Dan de vraag over de tarifering. Dat wordt gewoon geïndexeerd. Vorig jaar was dat per 1 januari en dit jaar zal dat per 1 juli zijn, op de datum dat alles over gaat. Dus de indexatie vindt gewoon plaats.

Dan de motie-Kerstens op stuk nr. 10. Die is inderdaad tamelijk zorgvuldig geformuleerd. Dat vond de heer Kerstens eigenlijk zelf ook. Ik kan niet anders zeggen dan dat ik het eens ben met die opvatting, zij het dat ik in de uitvoering hiervan contact zal moeten hebben met collega Van Ark, omdat dit ook wel heel erg gaat over het werkdomein. Maar volgens mij sluit het heel nauw aan bij het dispuut dat wij hadden in eerste termijn. Om die reden zou ik het oordeel aan de Kamer willen geven.

De voorzitter:

Dat is een vrolijk einde van een lang debat.

Minister De Jonge:

Mooi toch? Echt mooi.
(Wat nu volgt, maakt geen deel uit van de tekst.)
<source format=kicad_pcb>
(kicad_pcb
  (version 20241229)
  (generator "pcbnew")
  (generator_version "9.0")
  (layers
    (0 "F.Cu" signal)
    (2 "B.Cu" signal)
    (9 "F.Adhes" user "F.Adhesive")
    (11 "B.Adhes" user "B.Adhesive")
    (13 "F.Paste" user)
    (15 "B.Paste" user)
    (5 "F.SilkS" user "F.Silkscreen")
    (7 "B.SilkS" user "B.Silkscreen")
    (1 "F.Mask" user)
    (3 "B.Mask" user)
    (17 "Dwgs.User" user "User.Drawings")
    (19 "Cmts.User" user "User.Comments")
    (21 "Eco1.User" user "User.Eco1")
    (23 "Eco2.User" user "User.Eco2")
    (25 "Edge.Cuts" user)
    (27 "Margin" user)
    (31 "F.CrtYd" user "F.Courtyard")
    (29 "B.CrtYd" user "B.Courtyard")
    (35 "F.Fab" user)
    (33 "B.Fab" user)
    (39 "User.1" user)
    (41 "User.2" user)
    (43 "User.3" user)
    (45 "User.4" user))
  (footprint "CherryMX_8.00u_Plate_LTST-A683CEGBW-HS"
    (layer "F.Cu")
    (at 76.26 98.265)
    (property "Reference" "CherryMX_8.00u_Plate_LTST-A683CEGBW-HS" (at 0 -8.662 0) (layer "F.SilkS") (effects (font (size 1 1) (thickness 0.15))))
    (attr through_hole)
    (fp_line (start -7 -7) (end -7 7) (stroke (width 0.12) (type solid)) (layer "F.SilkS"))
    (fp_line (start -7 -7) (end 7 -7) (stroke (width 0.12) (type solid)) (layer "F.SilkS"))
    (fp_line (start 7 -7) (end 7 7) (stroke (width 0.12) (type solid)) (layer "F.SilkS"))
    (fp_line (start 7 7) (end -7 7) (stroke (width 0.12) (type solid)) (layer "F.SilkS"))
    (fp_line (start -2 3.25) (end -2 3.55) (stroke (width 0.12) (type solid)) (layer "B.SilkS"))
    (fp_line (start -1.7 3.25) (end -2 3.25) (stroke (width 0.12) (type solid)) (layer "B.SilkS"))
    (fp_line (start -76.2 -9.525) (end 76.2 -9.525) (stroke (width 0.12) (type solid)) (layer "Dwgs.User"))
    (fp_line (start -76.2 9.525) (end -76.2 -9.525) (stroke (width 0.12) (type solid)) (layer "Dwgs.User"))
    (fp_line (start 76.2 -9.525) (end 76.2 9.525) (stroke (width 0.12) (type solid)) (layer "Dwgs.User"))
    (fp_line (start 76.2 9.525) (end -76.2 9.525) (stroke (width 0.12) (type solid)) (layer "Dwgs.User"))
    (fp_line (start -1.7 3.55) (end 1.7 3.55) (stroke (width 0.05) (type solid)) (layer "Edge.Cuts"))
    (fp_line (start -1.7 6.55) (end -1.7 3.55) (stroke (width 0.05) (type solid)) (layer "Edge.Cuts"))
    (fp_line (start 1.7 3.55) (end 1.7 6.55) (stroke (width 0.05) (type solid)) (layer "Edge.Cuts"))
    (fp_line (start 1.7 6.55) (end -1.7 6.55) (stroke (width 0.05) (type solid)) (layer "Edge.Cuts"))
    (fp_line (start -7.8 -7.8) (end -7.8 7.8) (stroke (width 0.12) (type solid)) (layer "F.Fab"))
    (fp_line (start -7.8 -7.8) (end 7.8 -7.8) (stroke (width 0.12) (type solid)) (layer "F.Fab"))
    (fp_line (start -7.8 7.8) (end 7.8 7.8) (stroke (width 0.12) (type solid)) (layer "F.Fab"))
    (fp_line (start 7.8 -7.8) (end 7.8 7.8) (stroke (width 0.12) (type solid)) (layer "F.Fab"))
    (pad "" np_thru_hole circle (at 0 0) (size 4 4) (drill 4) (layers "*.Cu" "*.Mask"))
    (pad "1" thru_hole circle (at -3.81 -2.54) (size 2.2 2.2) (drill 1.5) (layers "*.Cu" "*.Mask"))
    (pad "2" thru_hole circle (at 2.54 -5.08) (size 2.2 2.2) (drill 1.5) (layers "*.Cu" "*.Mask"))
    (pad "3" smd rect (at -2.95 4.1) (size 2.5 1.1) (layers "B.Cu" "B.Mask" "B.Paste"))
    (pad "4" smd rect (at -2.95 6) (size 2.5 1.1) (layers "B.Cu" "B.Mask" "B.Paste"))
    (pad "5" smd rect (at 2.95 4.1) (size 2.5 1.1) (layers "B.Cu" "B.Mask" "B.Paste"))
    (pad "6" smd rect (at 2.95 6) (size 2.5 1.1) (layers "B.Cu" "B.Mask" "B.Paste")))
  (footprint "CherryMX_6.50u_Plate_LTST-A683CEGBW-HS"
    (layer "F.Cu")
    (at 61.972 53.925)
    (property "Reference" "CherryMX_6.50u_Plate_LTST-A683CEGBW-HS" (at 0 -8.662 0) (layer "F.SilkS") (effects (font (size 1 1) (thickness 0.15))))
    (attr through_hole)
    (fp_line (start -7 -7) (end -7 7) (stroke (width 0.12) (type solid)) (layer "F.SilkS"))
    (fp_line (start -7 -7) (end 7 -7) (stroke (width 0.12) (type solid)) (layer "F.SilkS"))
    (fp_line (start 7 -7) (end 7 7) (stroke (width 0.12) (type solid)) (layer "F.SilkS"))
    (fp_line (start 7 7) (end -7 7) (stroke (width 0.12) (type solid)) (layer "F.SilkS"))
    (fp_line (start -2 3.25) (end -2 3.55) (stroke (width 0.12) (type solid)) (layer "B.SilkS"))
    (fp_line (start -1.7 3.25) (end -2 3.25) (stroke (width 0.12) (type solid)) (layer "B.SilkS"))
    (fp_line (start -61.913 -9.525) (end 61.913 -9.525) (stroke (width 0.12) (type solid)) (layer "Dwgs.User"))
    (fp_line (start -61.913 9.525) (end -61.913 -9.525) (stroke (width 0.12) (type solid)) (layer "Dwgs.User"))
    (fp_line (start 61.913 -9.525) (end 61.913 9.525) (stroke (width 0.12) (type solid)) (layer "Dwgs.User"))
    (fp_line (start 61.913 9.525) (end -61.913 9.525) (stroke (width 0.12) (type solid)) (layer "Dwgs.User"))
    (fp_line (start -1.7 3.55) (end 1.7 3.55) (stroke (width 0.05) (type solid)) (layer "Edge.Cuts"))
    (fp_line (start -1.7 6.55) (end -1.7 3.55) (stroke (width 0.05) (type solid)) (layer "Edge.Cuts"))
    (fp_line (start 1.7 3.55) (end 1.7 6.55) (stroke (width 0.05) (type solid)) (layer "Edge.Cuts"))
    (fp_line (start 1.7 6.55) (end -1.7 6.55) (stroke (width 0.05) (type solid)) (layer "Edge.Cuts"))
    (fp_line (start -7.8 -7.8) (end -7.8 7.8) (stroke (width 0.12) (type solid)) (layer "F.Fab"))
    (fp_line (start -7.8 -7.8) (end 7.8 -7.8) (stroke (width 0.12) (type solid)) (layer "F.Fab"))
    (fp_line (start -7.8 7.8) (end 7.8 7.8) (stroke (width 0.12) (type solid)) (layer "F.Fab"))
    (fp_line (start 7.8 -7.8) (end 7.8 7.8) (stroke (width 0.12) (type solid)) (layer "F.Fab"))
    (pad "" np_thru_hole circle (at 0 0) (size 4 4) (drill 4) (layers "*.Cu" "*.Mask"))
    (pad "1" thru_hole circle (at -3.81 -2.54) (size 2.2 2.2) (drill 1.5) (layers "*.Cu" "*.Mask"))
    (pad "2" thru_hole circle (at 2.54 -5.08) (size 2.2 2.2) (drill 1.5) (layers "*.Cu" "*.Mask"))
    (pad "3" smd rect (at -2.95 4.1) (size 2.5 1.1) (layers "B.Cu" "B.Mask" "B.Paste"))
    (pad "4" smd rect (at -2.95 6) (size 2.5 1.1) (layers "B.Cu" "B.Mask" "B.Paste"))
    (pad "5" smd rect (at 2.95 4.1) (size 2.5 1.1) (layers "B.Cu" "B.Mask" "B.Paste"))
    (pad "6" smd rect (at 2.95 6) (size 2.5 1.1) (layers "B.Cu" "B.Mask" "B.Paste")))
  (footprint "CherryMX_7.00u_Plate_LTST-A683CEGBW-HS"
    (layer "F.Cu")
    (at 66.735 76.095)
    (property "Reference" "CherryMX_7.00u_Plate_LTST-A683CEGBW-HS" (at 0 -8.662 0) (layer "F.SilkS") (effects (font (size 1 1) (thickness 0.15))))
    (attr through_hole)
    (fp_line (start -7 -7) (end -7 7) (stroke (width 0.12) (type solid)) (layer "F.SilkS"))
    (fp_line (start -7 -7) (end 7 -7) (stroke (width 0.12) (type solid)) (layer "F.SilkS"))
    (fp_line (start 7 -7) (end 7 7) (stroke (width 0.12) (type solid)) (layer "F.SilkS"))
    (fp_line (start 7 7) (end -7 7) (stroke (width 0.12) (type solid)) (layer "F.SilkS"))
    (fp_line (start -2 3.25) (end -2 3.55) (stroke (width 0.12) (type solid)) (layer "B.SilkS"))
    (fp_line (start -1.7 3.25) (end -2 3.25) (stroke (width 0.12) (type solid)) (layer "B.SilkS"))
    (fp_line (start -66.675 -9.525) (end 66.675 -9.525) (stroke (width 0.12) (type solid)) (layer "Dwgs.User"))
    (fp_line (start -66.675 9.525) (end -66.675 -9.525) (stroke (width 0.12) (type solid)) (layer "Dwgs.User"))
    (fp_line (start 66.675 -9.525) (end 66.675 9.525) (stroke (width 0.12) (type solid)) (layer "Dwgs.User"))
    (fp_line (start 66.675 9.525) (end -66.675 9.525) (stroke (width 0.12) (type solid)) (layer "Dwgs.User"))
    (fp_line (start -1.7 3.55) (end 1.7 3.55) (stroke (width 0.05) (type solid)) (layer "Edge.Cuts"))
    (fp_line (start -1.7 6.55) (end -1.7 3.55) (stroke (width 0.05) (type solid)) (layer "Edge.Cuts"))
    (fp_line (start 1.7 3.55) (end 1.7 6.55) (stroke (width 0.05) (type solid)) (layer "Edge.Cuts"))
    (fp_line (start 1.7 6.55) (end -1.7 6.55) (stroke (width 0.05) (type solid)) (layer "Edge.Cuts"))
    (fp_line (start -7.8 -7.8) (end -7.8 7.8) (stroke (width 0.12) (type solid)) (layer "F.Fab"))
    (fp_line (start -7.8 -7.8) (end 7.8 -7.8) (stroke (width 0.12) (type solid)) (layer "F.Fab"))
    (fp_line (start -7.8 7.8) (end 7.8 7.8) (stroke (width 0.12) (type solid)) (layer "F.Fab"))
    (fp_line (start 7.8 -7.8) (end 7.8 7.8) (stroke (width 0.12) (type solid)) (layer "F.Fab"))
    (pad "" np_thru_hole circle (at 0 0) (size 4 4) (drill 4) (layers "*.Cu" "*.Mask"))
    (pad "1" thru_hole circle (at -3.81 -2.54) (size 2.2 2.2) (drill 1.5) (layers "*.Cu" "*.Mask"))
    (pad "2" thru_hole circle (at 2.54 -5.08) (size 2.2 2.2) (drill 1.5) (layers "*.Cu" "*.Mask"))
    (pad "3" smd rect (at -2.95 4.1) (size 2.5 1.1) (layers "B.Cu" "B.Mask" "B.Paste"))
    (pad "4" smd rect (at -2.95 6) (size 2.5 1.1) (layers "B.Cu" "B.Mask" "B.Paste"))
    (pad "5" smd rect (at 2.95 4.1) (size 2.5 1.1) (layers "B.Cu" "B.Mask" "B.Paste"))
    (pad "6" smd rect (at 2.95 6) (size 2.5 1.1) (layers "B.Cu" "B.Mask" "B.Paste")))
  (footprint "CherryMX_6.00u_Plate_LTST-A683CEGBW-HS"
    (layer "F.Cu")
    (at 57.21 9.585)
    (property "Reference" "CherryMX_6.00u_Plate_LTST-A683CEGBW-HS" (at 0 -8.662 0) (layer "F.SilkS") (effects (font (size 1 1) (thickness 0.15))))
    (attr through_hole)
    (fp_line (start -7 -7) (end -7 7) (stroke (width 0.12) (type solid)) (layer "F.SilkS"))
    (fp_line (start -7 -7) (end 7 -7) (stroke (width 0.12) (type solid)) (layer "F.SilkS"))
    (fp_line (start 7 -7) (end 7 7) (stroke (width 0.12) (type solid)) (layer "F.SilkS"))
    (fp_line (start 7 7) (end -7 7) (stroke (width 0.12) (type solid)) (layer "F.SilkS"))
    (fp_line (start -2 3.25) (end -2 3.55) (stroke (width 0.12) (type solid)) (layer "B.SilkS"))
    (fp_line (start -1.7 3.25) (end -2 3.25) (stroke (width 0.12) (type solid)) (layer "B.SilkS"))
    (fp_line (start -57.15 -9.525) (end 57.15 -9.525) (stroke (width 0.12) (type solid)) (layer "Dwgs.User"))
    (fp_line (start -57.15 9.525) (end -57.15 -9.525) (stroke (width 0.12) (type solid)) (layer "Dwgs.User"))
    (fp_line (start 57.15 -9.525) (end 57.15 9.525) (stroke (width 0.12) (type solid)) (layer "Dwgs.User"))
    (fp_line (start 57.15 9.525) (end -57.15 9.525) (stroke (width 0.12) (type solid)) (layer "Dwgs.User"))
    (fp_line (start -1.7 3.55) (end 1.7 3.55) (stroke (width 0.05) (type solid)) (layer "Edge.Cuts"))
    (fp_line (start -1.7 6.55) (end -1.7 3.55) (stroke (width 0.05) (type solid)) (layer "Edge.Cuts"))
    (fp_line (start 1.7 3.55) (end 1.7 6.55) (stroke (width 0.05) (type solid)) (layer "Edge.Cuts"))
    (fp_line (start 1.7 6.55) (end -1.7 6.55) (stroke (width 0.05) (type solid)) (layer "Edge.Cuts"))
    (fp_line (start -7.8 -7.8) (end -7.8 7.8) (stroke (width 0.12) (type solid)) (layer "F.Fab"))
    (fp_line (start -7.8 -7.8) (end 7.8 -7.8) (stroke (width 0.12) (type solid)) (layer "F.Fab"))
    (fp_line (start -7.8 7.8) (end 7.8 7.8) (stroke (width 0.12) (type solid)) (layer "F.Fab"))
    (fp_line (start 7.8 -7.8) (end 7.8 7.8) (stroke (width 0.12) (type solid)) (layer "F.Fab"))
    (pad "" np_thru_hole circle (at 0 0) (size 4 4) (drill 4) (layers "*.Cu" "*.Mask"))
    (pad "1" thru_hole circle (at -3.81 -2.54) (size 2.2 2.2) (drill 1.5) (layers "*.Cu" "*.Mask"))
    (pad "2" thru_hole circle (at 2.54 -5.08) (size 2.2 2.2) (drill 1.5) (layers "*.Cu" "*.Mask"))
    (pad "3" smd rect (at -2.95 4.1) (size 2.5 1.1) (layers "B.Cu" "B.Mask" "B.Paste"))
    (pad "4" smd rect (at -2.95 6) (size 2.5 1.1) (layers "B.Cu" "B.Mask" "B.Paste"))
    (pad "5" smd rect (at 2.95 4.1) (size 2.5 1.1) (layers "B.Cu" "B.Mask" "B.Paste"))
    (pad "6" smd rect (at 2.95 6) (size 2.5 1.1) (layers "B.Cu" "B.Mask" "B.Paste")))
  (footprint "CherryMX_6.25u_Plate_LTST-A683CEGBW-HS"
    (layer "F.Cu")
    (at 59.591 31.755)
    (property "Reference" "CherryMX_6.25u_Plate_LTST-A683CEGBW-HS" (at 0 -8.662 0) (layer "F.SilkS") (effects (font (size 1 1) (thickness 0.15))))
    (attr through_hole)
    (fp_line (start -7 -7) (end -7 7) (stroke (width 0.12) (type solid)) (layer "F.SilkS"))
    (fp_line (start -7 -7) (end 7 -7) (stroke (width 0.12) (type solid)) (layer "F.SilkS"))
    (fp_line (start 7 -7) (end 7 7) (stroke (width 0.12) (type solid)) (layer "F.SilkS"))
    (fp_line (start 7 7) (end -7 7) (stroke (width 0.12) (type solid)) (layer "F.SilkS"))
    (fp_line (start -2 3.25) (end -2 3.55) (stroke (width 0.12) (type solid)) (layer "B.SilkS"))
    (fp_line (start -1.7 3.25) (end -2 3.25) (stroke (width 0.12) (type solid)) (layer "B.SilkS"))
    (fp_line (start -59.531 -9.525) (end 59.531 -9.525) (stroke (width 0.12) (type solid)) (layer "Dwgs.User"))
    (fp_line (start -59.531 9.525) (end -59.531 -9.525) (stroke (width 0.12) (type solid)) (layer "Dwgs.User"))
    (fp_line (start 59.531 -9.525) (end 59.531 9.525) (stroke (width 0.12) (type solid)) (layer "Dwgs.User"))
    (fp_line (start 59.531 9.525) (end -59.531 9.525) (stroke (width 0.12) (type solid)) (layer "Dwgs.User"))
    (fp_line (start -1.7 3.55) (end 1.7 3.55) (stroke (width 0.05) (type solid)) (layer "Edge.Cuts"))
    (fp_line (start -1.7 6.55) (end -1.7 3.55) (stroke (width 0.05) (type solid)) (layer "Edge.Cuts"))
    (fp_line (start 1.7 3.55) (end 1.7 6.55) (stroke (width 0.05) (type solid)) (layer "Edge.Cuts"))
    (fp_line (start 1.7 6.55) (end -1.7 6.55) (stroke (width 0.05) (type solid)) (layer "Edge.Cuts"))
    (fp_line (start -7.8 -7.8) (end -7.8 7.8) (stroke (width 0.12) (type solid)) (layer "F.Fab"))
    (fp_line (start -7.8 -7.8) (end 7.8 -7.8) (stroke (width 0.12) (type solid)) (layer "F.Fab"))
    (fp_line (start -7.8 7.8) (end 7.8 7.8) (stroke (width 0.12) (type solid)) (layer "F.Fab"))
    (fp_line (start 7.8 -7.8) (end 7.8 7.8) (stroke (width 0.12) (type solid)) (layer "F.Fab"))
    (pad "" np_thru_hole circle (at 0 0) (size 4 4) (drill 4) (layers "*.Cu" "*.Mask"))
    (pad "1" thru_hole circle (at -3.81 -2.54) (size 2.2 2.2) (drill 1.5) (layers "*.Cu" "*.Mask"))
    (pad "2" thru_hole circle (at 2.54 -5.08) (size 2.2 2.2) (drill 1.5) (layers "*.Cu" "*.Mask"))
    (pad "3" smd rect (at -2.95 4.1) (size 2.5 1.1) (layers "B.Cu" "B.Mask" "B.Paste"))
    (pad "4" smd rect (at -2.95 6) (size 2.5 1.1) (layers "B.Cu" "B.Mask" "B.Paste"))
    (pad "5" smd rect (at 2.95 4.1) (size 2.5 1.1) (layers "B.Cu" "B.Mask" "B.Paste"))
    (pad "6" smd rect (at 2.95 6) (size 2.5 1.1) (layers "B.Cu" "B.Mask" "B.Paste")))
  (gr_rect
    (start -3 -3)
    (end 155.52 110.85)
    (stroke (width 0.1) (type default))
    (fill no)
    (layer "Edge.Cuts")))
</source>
Dank voorzitter. Thank you for your leadership.

De voorzitter:

Altijd. Ik kijk nog even of de doventolk er is, maar die is verdwenen inmiddels. Anders hadden we die nog even kunnen bedanken. Dan bedank ik zeker de minister voor zijn aanwezigheid vandaag bij de beide VAO'tjes en dit debat.

De algemene beraadslaging wordt gesloten.

De voorzitter:

Dinsdag stemmen wij over de wet, over het amendement en over de motie-Kerstens. Ik schors voor enkele ogenblikken en dan gaan wij praten over het VAO Natuur.

De vergadering wordt enkele ogenblikken geschorst.